This somewhat hidden circle of stones in Golden Gate Park has a history that incorporates druids, press barons, Spanish monasteries and the grizzly bear on the California state flag.
William Randolph Hearst spent several decades building the largest newspaper and magazine chain in the world, starting in the 1880s.
In 1889, Hearst sponsored an expedition to capture one of the last remaining grizzly bears in California. The mission was successful, and a bear was brought back alive and put on display in the city. A bear pit was designed by architect William Polk and the bear - named the Monarch Bear - lived in captivity for 22 years, during which time it was used as the model for the bear on the 1911 version the California state flag.
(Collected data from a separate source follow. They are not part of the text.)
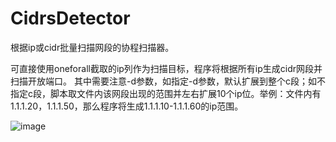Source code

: # CidrsDetector
根据ip或cidr批量扫描网段的协程扫描器。

可直接使用oneforall截取的ip列作为扫描目标，程序将根据所有ip生成cidr网段并扫描开放端口。
其中需要注意-d参数，如指定-d参数，默认扩展到整个c段；如不指定c段，脚本取文件内该网段出现的范围并左右扩展10个ip位。举例：文件内有1.1.1.20，1.1.1.50，那么程序将生成1.1.1.10-1.1.1.60的ip范围。  

![image](https://user-images.githubusercontent.com/34082644/218036190-9693451c-b2f7-435e-94a4-93515592de05.png)

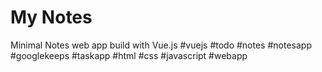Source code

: # My Notes
 Minimal Notes web app build with Vue.js #vuejs #todo #notes #notesapp #googlekeeps #taskapp #html #css #javascript #webapp
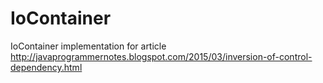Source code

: # IoContainer
IoContainer implementation for article http://javaprogrammernotes.blogspot.com/2015/03/inversion-of-control-dependency.html
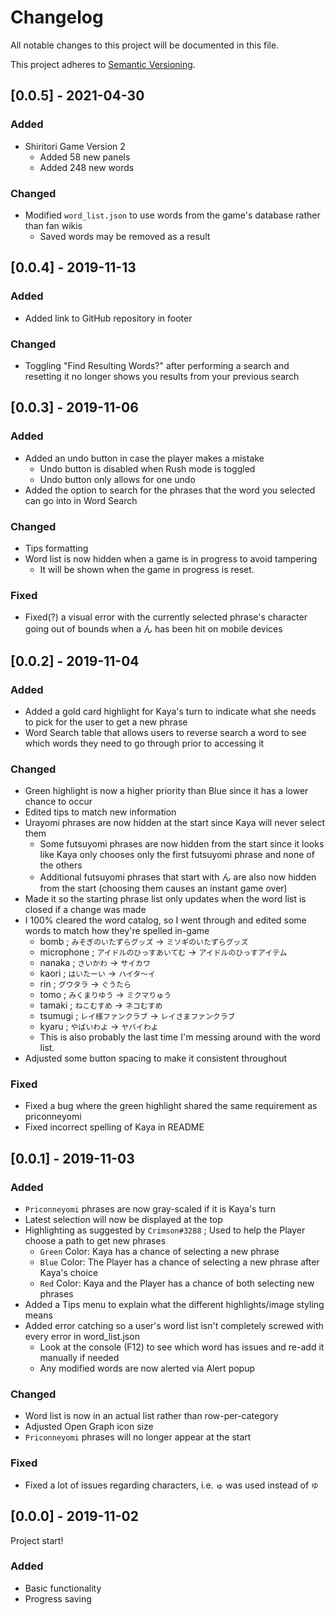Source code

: # Changelog
All notable changes to this project will be documented in this file.

This project adheres to [Semantic Versioning](https://semver.org/spec/v2.0.0.html).

## [0.0.5] - 2021-04-30
### Added
- Shiritori Game Version 2
  - Added 58 new panels
  - Added 248 new words
### Changed
- Modified `word_list.json` to use words from the game's database rather than fan wikis
  - Saved words may be removed as a result

## [0.0.4] - 2019-11-13
### Added
- Added link to GitHub repository in footer
### Changed
- Toggling "Find Resulting Words?" after performing a search and resetting it no longer shows you results from your previous search

## [0.0.3] - 2019-11-06
### Added
- Added an undo button in case the player makes a mistake
  - Undo button is disabled when Rush mode is toggled
  - Undo button only allows for one undo
- Added the option to search for the phrases that the word you selected can go into in Word Search
### Changed
- Tips formatting
- Word list is now hidden when a game is in progress to avoid tampering
  - It will be shown when the game in progress is reset.
### Fixed
- Fixed(?) a visual error with the currently selected phrase's character going out of bounds when a ん has been hit on mobile devices

## [0.0.2] - 2019-11-04
### Added
- Added a gold card highlight for Kaya's turn to indicate what she needs to pick for the user to get a new phrase
- Word Search table that allows users to reverse search a word to see which words they need to go through prior to accessing it
### Changed
- Green highlight is now a higher priority than Blue since it has a lower chance to occur
- Edited tips to match new information
- Urayomi phrases are now hidden at the start since Kaya will never select them
  - Some futsuyomi phrases are now hidden from the start since it looks like Kaya only chooses only the first futsuyomi phrase and none of the others
  - Additional futsuyomi phrases that start with ん are also now hidden from the start (choosing them causes an instant game over)
- Made it so the starting phrase list only updates when the word list is closed if a change was made
- I 100% cleared the word catalog, so I went through and edited some words to match how they're spelled in-game
  - bomb ; `みそぎのいたずらグッズ` -> `ミソギのいたずらグッズ`
  - microphone ; `アイドルのひっすあいてむ` -> `アイドルのひっすアイテム`
  - nanaka ; `さいかわ` -> `サイカワ`
  - kaori ; `はいたーい` -> `ハイタ～イ`
  - rin ; `グウタラ` -> `ぐうたら`
  - tomo ; `みくまりゆう` -> `ミクマりゅう`
  - tamaki ; `ねこむすめ` -> `ネコむすめ`
  - tsumugi ; `レイ様ファンクラブ` -> `レイさまファンクラブ`
  - kyaru ; `やばいわよ` -> `ヤバイわよ`
  - This is also probably the last time I'm messing around with the word list.
- Adjusted some button spacing to make it consistent throughout
### Fixed
- Fixed a bug where the green highlight shared the same requirement as priconneyomi
- Fixed incorrect spelling of Kaya in README

## [0.0.1] - 2019-11-03
### Added
- `Priconneyomi` phrases are now gray-scaled if it is Kaya's turn
- Latest selection will now be displayed at the top
- Highlighting as suggested by `Crimson#3288` ; Used to help the Player choose a path to get new phrases
  - `Green` Color: Kaya has a chance of selecting a new phrase
  - `Blue` Color: The Player has a chance of selecting a new phrase after Kaya's choice
  - `Red` Color: Kaya and the Player has a chance of both selecting new phrases
- Added a Tips menu to explain what the different highlights/image styling means
- Added error catching so a user's word list isn't completely screwed with every error in word_list.json
  - Look at the console (F12) to see which word has issues and re-add it manually if needed
  - Any modified words are now alerted via Alert popup
### Changed
- Word list is now in an actual list rather than row-per-category
- Adjusted Open Graph icon size
- `Priconneyomi` phrases will no longer appear at the start
### Fixed
- Fixed a lot of issues regarding characters, i.e. `ゅ` was used instead of `ゆ`

## [0.0.0] - 2019-11-02
Project start!
### Added
- Basic functionality
- Progress saving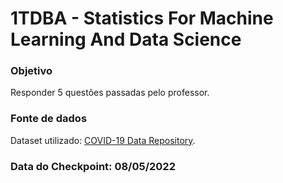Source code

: # 1TDBA - Statistics For Machine Learning And Data Science

### Objetivo

Responder 5 questões passadas pelo professor.

### Fonte de dados

Dataset utilizado: [COVID-19 Data Repository](https://github.com/CSSEGISandData/COVID-19).

### Data do Checkpoint: 08/05/2022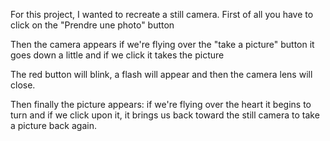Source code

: For this project, I wanted to recreate a still camera.
First of all you have to click on the "Prendre une photo" button 

Then the camera appears if we're flying over the "take a picture" button it goes down a little and if we click it takes the picture

The red button will blink, a flash will appear and then the camera lens will close.

Then finally the picture appears: if we're flying over the heart it begins to turn and if we click upon it, it brings us back toward the still camera to take a picture back again.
Following the First World War Hearst and other American industrialists competed to snap up as many of Europe's antiquities as they could get their hands on, taking advantage of that continent's urgent need for cash.
Hearst went as far as buying parts of two ruined Spanish monasteries, which he arranged to have disassembled and shipped over to the United States.
Then the Great Depression struck, and Hearst found himself unable to afford the reconstruction of his Spanish monasteries. One of them - Santa María de Óvila - was sold to the city of San Francisco on the condition that it be re-assembled into a museum in Golden Gate Park.
World War II intervened with those plans, and the monastery stones ended up scattered around the park for several decades.
At some point, somebody arranged some of the stones into circles, on the location of the old Monarch bear pit. The site is now known as Monarch Bear Grove and is cared for by members of OBOD - the Order of Bards, Ovates and Druids.
Most of the monastery stones were moved up to northern California and used to construct a chapter house near Redding in 2005 - but the stone circles in Monarch Bear Grove remain.